Passage to read Start Marker

More active genes in hybrid high-yield maize
The offspring of two maize inbred lines provides higher yield than the parent plants. According to researchers at Bonn University this effect is caused by increased gene activity.
The so-called heterosis effect is not only well-known among plant breeders, but also very popular. It describes the fact that a crossbreed of two maize inbred lines provides a significantly higher yield than either of the two parent plants. However, until now it has been unclear which molecular mechanisms this effect is based on. Therefore, scientists at the University of Bonn have now investigated this question and published their results, which show that the offspring had many more active genes than the original parents, in the journal “Current Biology”. The researchers hope that, ultimately, these results will help in the cultivation of higher-yielding maize varieties to fend off world hunger.
More active genes in hybrid offspring
A few years ago a research team headed by Frank Hochholdinger from the Institute of Crop Science and Resource Conservation (INRES) at the University of Bonn showed that the hybrid offspring has many more active genes than its parents. “But at that time we did not know if this applied just to this specific combination of parent plants, or if it was a general mechanism.” Therefore the researchers subsequently examined six different inbred-hybrid combinations and analyzed which genes were transcribed in the original plants and which in the offspring. “This confirmed the findings of our earlier work: The hybrids always contained a far larger number of active genes than their parents”, explains Jutta Baldauf from INRES.
Active genes complement inactive ones
Maize plants contain two variants of each gene, also known as alleles. One of these alleles comes from the female, the other from the male parent. Most of the time one variant is being read more frequently than the other. The nature of generating inbred lines requires that the plants self-pollinate over many generations. Hence, the two alleles of most of their genes are identical, which results in some of them even being completely turned off. If two different inbred lines are now crossed, active genes of one parent complement inactive genes of the other parent in the offspring.
“On average, we therefore count more active genes in the offspring”, explains Baldauf. In fact, the scientists put the genetic gain at 500 to 600 additionally active genes on average. The genetic material of maize comprises around 40,000 genes in total. “The complementation of SPE genes, the abbreviation stands for “Single Parent Expression”, could be one of the factors why hybrids perform better than their parents”, says Hochholdinger.
Increasing maize yield for growing world population
The results may facilitate the cultivation of better performing maize varieties. “With SPE genes, we provide plant growers with genetic markers for this purpose”, says Hochholdinger. “It may be possible to choose specific hybridization partners on the basis of these markers, which could result in particularly high-yielding hybrids.” These are immensely important for the long-term nutrition of the increasing world population.

Passage to read End Marker

-- What you should do --
Answer from the article on hybrid maize:
(a) In which journal did the Bonn scientists publish their results?
(b) How many different inbred-hybrid combinations did the researchers examine?
(c) What does the abbreviation SPE stand for?
These records have no connection to the article on hybrid maize.

Extracted entries Start Marker

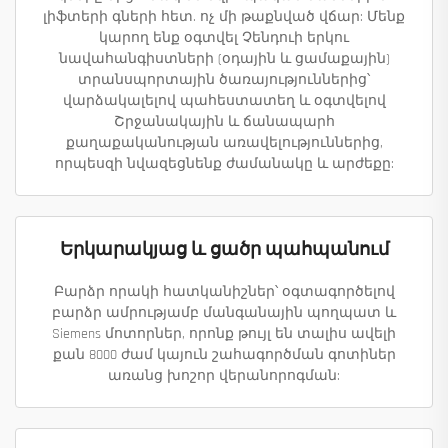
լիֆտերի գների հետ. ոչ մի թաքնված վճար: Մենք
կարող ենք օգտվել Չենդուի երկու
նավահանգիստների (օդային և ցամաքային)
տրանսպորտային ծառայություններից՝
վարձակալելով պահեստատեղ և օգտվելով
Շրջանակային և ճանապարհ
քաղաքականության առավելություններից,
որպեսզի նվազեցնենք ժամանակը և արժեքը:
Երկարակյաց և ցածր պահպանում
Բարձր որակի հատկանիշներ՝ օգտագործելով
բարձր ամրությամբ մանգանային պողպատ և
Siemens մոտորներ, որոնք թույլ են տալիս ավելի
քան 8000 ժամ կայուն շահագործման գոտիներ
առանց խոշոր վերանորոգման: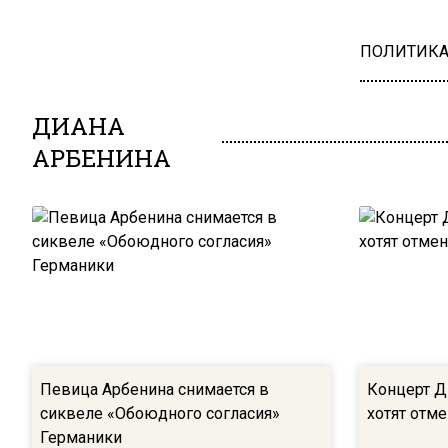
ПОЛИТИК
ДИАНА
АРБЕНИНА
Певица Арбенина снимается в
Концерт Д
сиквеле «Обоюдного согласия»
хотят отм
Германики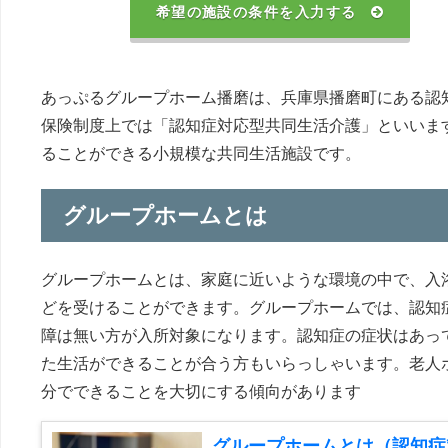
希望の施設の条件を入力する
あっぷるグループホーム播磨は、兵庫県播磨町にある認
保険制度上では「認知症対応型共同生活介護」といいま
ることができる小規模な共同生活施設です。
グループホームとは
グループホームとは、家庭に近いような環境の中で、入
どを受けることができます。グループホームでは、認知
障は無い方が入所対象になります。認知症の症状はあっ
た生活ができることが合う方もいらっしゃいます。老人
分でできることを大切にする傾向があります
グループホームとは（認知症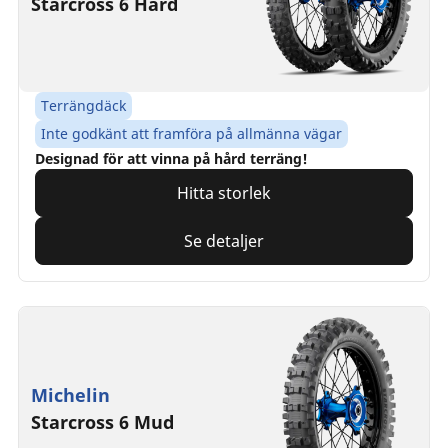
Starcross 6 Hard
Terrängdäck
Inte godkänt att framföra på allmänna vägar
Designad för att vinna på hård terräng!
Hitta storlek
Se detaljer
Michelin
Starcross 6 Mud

Extracted entries End Marker

-- Solved exercise --
(a) Current Biology
(b) Six
(c) Single Parent Expression